Cliff is a inscriptional typeface inspired by Chinese calligraphy. An experiment based on some of my prvevious explorations between Latin and Chinese characters, it is based on the Wei regular script calligraphy from around 5th century CE, especially the Northern Wei Empire. The script is characterized by robust form, heavy weight, rather wide proportions, and sharp corners and points. Most existing examples of this script are inscriptions on stelae, tombstones, statues, and cliffs.
The goal was to design a legible Latin typeface, with a touch of Chinese calligraphy, without turning it into an idiosyncratic novelty font.

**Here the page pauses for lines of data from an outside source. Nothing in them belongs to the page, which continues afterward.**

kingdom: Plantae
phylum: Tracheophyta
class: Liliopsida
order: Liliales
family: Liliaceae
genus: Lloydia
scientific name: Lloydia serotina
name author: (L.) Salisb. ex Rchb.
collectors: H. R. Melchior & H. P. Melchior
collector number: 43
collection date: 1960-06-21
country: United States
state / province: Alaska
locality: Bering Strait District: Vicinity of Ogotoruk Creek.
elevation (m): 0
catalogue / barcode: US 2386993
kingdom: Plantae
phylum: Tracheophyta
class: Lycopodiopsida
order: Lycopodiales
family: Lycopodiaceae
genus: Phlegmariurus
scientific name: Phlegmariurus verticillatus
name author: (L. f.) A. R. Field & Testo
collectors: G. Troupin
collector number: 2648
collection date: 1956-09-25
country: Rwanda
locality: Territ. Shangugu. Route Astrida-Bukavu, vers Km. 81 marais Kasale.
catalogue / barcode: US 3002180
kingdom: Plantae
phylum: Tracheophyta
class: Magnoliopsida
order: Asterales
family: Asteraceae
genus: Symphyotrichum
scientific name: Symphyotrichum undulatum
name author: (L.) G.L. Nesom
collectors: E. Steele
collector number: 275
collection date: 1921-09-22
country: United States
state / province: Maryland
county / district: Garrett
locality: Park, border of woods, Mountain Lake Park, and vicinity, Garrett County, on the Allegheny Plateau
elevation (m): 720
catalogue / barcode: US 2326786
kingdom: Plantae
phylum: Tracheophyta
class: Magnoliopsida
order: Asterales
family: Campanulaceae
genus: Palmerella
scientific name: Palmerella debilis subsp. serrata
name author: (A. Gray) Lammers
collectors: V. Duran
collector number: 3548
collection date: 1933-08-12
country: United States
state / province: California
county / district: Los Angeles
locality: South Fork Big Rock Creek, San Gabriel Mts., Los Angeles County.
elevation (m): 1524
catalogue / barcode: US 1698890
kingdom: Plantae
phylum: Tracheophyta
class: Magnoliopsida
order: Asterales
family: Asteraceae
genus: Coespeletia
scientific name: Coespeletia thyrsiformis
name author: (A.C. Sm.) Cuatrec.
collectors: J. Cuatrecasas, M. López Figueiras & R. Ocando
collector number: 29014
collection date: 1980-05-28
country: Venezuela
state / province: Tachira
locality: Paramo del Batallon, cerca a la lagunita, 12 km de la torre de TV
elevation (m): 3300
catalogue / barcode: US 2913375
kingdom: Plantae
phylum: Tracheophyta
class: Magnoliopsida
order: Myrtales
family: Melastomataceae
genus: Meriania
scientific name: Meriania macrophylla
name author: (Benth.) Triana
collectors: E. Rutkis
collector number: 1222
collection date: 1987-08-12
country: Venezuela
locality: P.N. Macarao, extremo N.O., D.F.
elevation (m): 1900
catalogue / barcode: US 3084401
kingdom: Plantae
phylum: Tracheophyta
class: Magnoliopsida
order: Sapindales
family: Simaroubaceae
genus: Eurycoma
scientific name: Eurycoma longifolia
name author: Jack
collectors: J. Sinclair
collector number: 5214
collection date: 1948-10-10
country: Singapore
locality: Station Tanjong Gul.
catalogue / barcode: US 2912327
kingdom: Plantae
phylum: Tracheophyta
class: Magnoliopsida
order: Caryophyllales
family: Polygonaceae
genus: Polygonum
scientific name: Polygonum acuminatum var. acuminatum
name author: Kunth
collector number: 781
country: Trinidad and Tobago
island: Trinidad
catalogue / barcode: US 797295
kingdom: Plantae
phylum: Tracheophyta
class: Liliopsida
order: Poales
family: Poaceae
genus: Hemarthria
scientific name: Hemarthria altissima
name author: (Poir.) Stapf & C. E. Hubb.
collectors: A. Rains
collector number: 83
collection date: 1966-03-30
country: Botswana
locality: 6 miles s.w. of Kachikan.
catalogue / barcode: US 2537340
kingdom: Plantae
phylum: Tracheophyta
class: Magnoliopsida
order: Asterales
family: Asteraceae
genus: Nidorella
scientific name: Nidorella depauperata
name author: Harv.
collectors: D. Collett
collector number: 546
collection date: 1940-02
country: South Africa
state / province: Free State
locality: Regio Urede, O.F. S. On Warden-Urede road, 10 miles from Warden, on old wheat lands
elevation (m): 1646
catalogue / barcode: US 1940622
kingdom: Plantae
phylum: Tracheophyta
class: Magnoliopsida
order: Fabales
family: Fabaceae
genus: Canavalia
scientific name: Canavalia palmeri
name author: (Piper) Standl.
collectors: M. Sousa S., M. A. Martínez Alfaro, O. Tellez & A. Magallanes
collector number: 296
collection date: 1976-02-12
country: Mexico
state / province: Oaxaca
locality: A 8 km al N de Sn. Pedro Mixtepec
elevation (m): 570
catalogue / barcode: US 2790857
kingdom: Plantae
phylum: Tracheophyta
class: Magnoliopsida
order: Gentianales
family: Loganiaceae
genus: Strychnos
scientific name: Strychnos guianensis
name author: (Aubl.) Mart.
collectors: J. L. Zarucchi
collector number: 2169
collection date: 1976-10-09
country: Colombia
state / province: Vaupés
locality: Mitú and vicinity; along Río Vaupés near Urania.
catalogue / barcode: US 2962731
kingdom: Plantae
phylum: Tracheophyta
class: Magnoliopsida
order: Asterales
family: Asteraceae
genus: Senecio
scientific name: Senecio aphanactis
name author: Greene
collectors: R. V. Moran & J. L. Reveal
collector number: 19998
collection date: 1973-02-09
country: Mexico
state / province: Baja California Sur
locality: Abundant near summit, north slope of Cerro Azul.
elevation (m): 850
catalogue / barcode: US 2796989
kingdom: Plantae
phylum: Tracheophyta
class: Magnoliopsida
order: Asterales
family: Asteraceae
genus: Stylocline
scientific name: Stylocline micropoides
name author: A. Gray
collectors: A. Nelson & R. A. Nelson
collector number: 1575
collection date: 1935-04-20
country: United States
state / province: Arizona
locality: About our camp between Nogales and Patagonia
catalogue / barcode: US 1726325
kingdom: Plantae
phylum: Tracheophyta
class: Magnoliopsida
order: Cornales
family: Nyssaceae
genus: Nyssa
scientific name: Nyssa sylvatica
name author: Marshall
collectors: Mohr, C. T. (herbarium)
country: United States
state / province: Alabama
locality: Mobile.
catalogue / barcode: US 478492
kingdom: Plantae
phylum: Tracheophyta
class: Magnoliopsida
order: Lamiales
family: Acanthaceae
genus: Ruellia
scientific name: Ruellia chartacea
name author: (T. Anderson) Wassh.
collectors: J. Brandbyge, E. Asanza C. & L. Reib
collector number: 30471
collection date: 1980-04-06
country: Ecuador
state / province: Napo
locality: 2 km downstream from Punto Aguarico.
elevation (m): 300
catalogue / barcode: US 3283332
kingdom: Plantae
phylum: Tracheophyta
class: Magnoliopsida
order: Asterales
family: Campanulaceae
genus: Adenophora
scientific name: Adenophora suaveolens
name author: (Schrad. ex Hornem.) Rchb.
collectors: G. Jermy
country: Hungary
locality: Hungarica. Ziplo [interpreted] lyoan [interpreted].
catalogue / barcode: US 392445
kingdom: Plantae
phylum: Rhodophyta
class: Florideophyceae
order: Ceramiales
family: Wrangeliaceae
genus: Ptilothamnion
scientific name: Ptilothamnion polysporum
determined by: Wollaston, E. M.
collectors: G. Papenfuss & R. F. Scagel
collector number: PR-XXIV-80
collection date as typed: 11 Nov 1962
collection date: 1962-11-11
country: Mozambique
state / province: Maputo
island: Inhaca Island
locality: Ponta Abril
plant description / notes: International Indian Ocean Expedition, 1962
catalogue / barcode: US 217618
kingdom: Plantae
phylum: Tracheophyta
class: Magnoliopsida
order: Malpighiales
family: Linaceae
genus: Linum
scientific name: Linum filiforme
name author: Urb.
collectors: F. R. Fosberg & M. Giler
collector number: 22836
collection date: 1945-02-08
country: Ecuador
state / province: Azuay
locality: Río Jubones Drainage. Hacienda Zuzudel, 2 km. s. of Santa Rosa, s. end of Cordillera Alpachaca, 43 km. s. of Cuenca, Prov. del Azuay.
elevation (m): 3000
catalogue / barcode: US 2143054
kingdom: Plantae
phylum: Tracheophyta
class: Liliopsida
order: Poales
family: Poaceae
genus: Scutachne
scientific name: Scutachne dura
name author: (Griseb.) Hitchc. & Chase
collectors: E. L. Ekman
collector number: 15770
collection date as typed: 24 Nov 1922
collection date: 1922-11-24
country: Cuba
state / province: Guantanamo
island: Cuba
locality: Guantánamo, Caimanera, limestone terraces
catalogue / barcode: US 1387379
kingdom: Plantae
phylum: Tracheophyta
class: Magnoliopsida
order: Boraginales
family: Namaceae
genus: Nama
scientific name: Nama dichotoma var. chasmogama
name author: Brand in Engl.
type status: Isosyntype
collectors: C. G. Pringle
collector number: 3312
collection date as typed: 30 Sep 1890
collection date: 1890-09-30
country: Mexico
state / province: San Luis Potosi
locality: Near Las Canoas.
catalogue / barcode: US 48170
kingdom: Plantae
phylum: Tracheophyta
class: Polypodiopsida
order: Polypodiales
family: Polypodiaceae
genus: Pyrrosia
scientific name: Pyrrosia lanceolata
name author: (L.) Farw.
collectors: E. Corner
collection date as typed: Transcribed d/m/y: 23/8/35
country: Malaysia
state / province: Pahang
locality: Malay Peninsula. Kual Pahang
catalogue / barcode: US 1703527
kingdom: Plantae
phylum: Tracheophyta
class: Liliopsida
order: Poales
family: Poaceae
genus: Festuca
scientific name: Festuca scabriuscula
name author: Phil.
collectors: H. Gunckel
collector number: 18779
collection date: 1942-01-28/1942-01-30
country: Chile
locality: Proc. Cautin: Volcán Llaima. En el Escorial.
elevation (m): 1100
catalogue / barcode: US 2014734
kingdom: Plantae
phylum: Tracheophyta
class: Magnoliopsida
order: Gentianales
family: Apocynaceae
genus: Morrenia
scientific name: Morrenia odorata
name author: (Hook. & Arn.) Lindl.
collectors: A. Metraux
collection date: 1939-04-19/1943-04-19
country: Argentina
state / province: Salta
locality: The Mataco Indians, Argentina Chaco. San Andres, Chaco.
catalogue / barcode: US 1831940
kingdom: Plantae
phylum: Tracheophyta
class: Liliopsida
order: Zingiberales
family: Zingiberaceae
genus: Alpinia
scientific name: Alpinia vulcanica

Both Chinese calligraphy and Roman inscriptional typefaces were studied and instead of directly using strokes from Chinese characters, the latin letters are reimagined to be written with a Chinese pointed brush, combined with characteristics of the script, such as the overall texture and the contrast between sharp points and curves.
The Wei regular script also shares a similar backstory to the Roman capitals of the Trajan’s Column, which helps bridge the two languages together in a certain way. There have been discussions on whether the sharp points of the characters were written with a brush or carved by the stoneworker. Currently most believe they were written by the calligrapher with a brush, although some say that it might have been a technique that has been lost.
The typeface is still a work in progress, currently containing a regular and a bold weight, while being expanded to more.